Quatorze février.
La forêt ténébreuse semble Cour des Miracles, avec ses cohortes d'arbres lépreux en haillons loqueteux entrecroisant comme des pieux leurs branches nues dégoulinantes de rubans morveux de mousses livides.
Lacéré par les broussailles hérissées tout pas qui se voudrait mécanique ne peut manquer de trébucher. Le corps doit apprendre à ânonner, comme un enfant, son alphabet de marcheur forestier, sur le sol gonflé d'humus et de feuilles moisies que soulèvent, sournoises, racines et souches tapies en guet-apens.
Des hardes de lierre en tenue de camouflage envahissent un vieux baraquement, quelque abri de bûcheron, quelque agachon perdu de chasseur solitaire, quelque retraite d'ermite enfouie dans le silence. Nul humain n'entre ici qui ne soit pétrifié.

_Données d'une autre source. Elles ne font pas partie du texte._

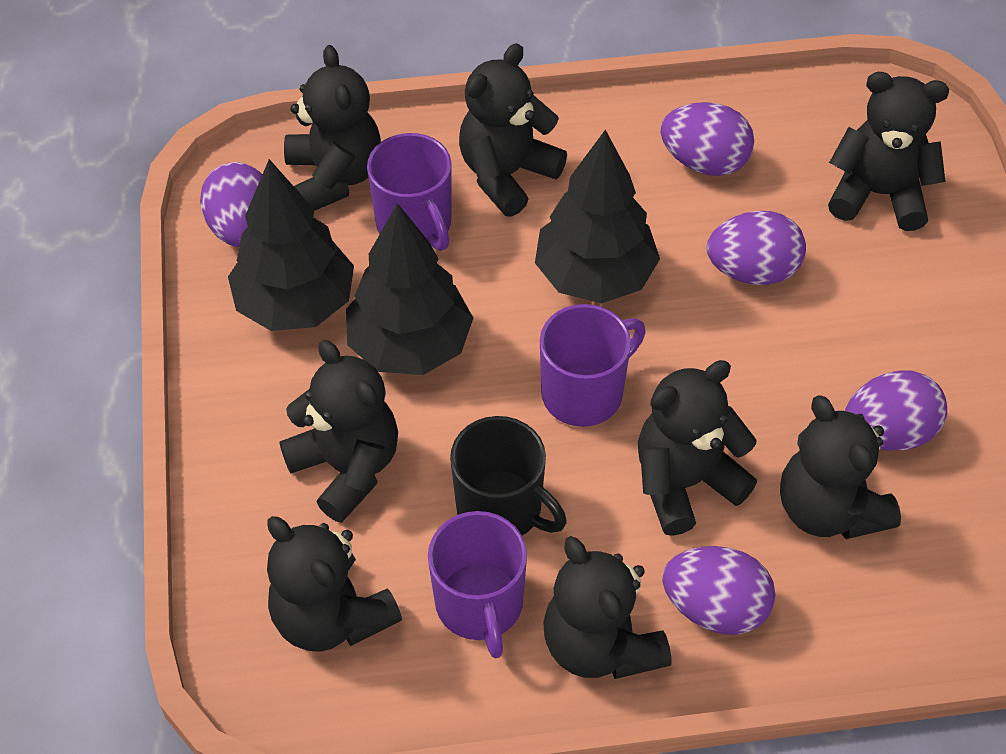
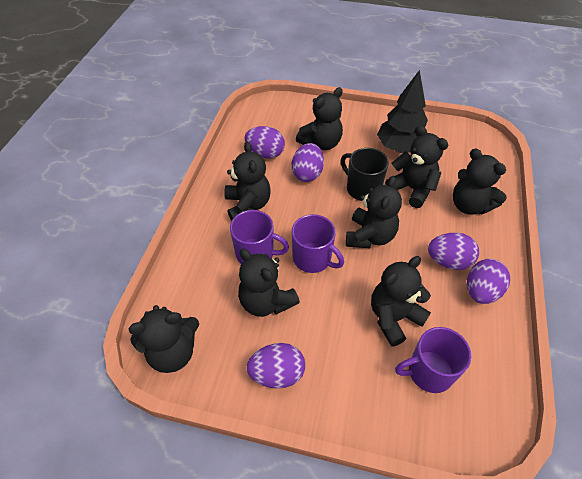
black tree: [228,159,354,331] [346,203,473,375] [535,130,660,303] = 3 -> [377,70,428,153] = 1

Un lourd suaire de givre ensevelit la forêt endormie.
Le pâle soleil d'hiver peut-il déjà, comme dans les contes d'antan, la ressusciter ? Quelques paillettes furtives, quelques flammèches de lumière lèchent les cimes gelées...
Promeneur audacieux, point d'impatience ! La forêt bruisse à peine d'imperceptibles frémissements... Le Printemps charmant n'est pas loin, il s'approche : le pressens-tu ?
Bientôt le vert éclatant des bourgeons gonflés de sève, bientôt les frôlements des passereaux enamourés, bientôt le souffle tiède du zéphyr sur la forêt frémissante de désir....
Mars est à l'orée de nos cœurs assoupis.